# [ACTIVITY]
Print exactly the line that contains "NN: 1800000 -> 1600000" along with every line beneath it to the end of the records below, and omit pictures.

# [SUPPLIED DATA]

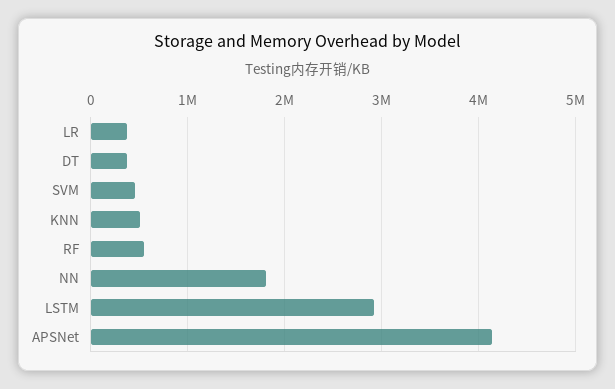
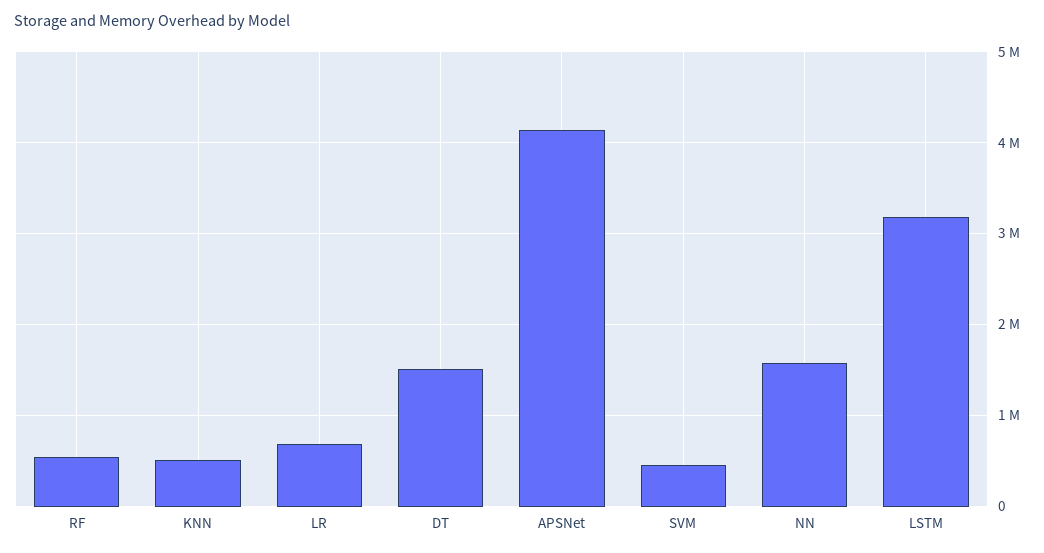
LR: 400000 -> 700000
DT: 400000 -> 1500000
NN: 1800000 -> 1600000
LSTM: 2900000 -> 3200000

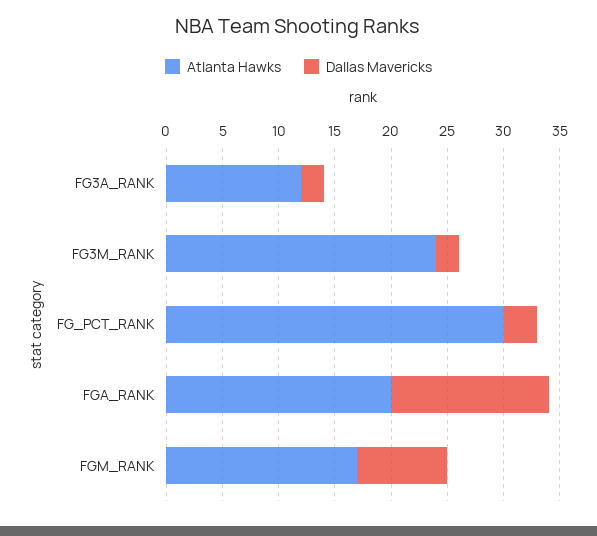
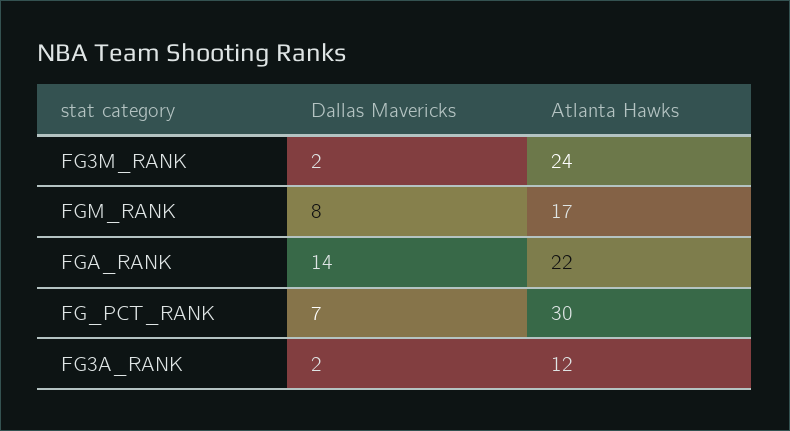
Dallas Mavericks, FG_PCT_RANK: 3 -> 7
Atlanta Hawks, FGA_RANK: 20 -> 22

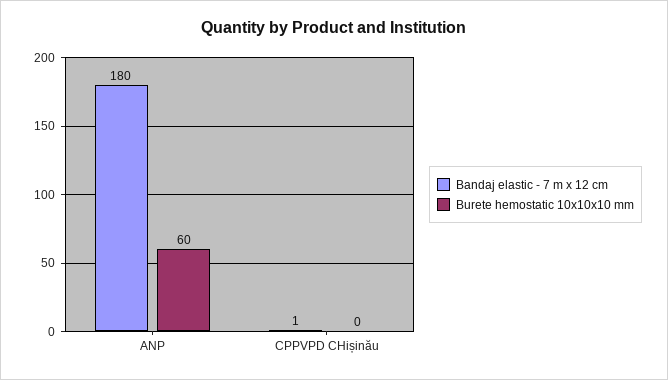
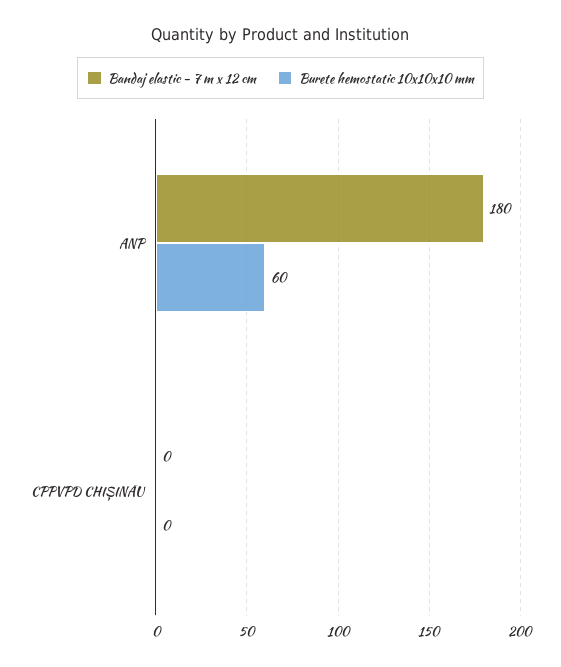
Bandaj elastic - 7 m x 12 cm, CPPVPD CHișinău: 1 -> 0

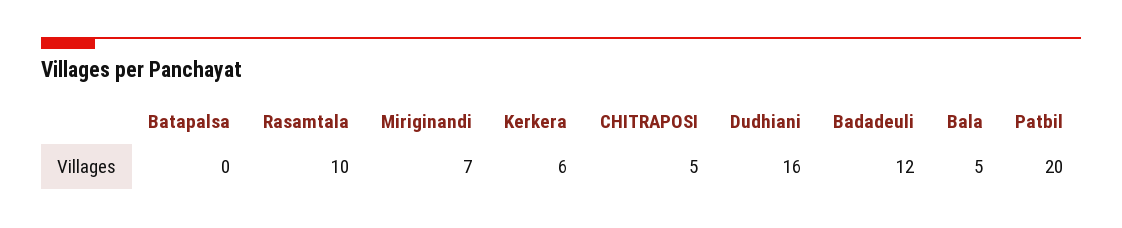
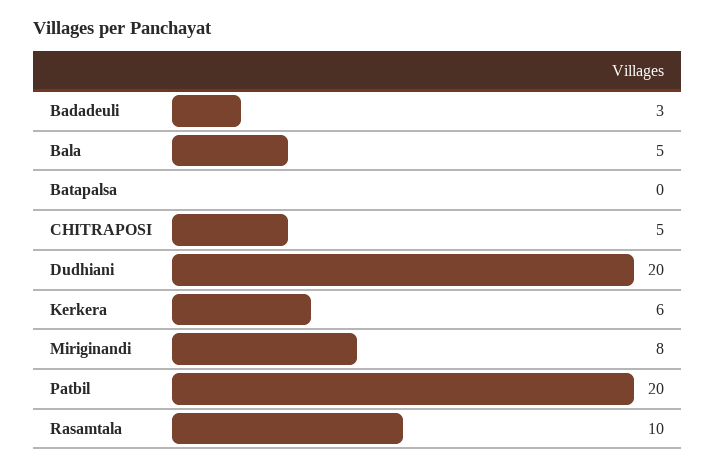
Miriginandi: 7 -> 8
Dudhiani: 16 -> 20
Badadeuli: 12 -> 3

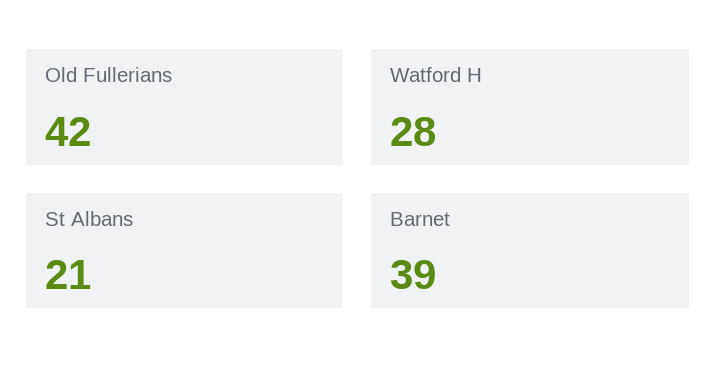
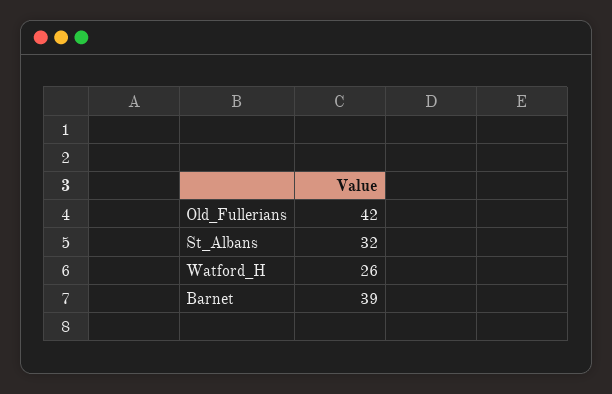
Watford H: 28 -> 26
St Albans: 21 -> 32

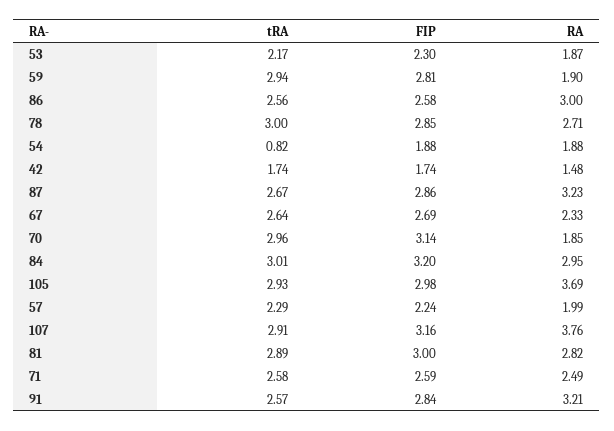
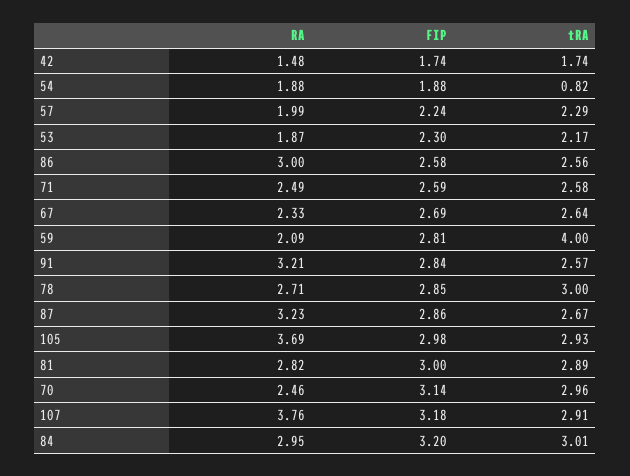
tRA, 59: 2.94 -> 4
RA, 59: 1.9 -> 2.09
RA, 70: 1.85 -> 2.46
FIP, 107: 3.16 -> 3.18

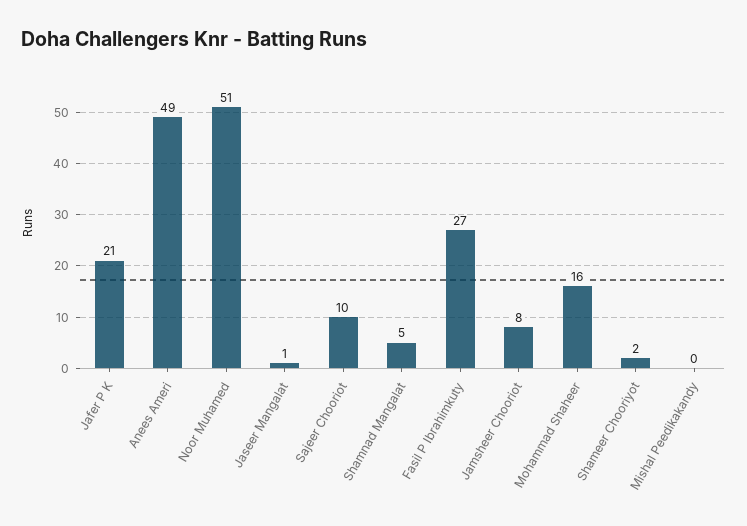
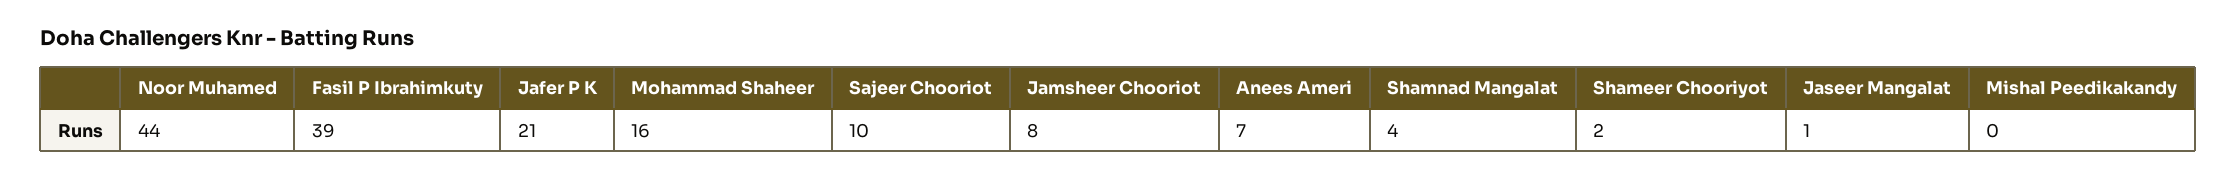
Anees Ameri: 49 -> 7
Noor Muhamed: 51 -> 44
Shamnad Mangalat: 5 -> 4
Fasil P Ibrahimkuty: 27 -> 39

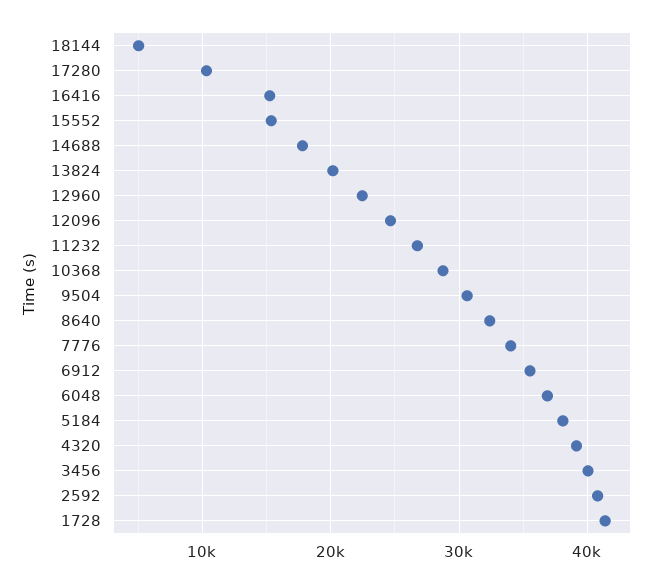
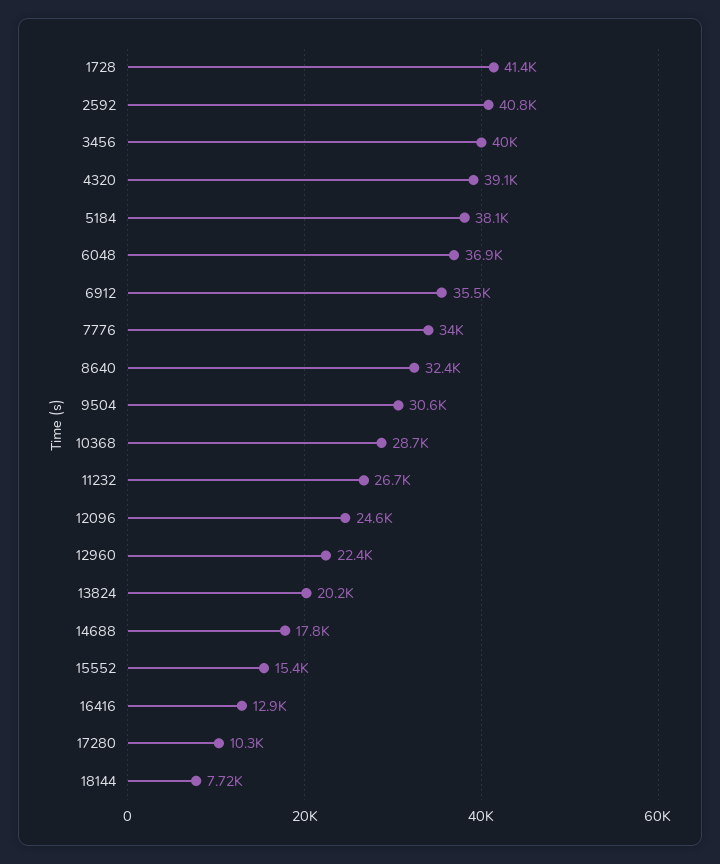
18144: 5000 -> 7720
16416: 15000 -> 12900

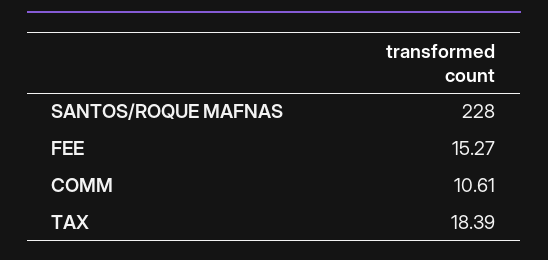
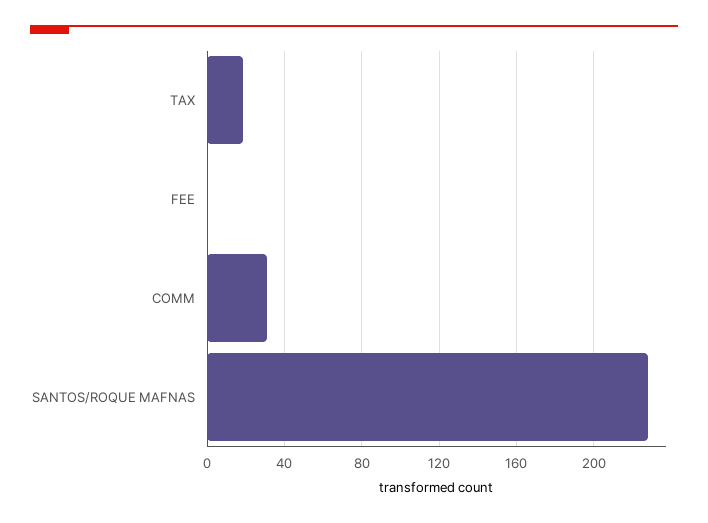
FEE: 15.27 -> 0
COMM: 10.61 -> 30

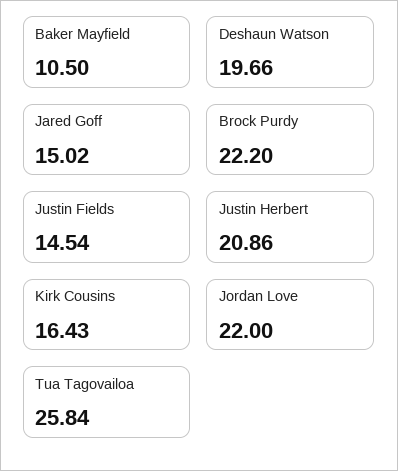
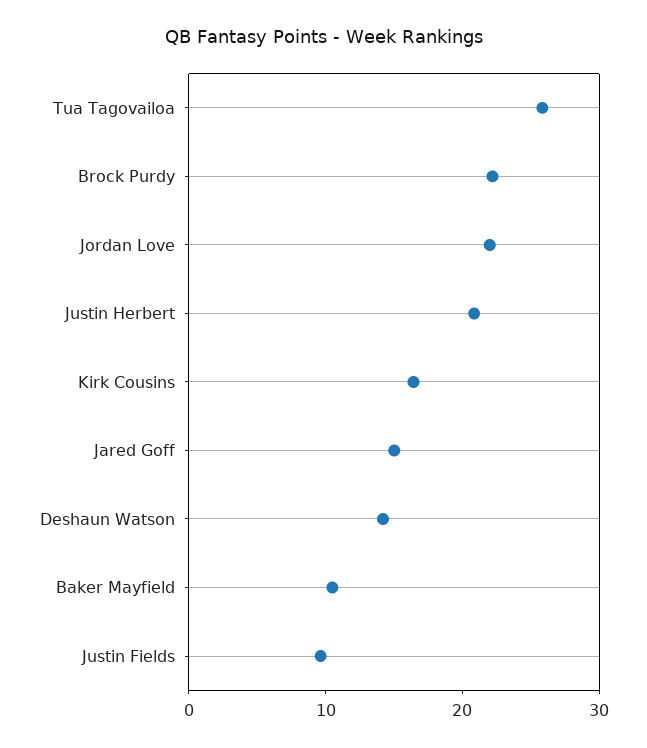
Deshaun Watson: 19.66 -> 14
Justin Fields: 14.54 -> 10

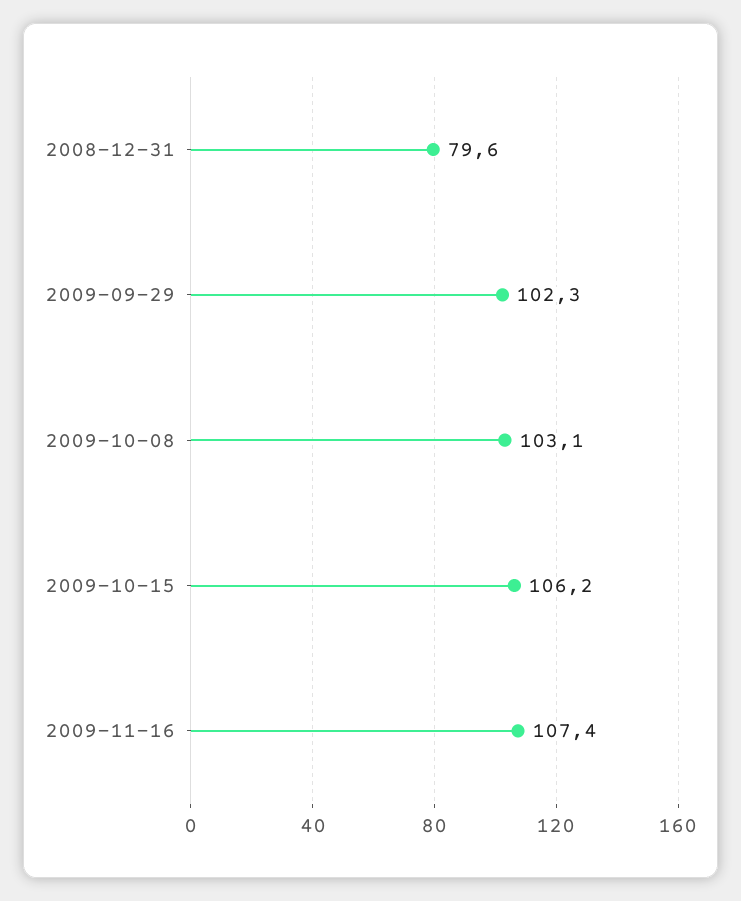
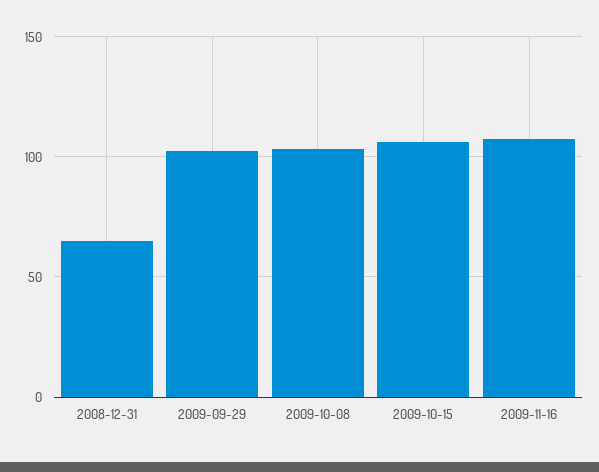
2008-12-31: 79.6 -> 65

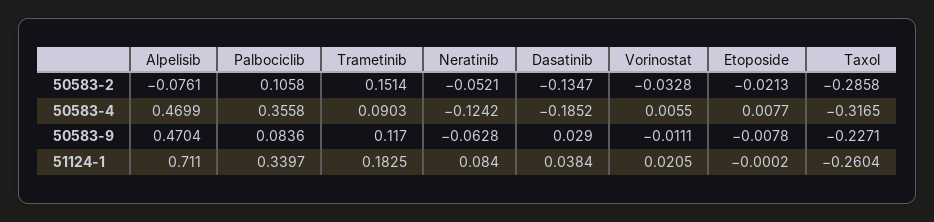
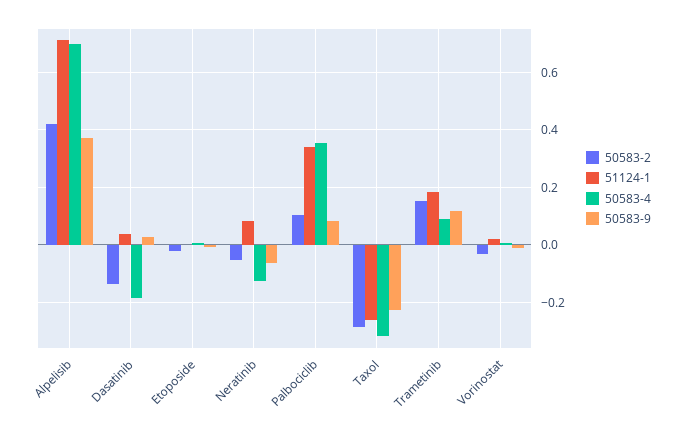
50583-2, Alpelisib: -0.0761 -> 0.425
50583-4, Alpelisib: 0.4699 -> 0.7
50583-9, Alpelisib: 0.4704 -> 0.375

# [OUTPUT BELOW]
NN: 1800000 -> 1600000
LSTM: 2900000 -> 3200000

Dallas Mavericks, FG_PCT_RANK: 3 -> 7
Atlanta Hawks, FGA_RANK: 20 -> 22

Bandaj elastic - 7 m x 12 cm, CPPVPD CHișinău: 1 -> 0

Miriginandi: 7 -> 8
Dudhiani: 16 -> 20
Badadeuli: 12 -> 3

Watford H: 28 -> 26
St Albans: 21 -> 32

tRA, 59: 2.94 -> 4
RA, 59: 1.9 -> 2.09
RA, 70: 1.85 -> 2.46
FIP, 107: 3.16 -> 3.18

Anees Ameri: 49 -> 7
Noor Muhamed: 51 -> 44
Shamnad Mangalat: 5 -> 4
Fasil P Ibrahimkuty: 27 -> 39

18144: 5000 -> 7720
16416: 15000 -> 12900

FEE: 15.27 -> 0
COMM: 10.61 -> 30

Deshaun Watson: 19.66 -> 14
Justin Fields: 14.54 -> 10

2008-12-31: 79.6 -> 65

50583-2, Alpelisib: -0.0761 -> 0.425
50583-4, Alpelisib: 0.4699 -> 0.7
50583-9, Alpelisib: 0.4704 -> 0.375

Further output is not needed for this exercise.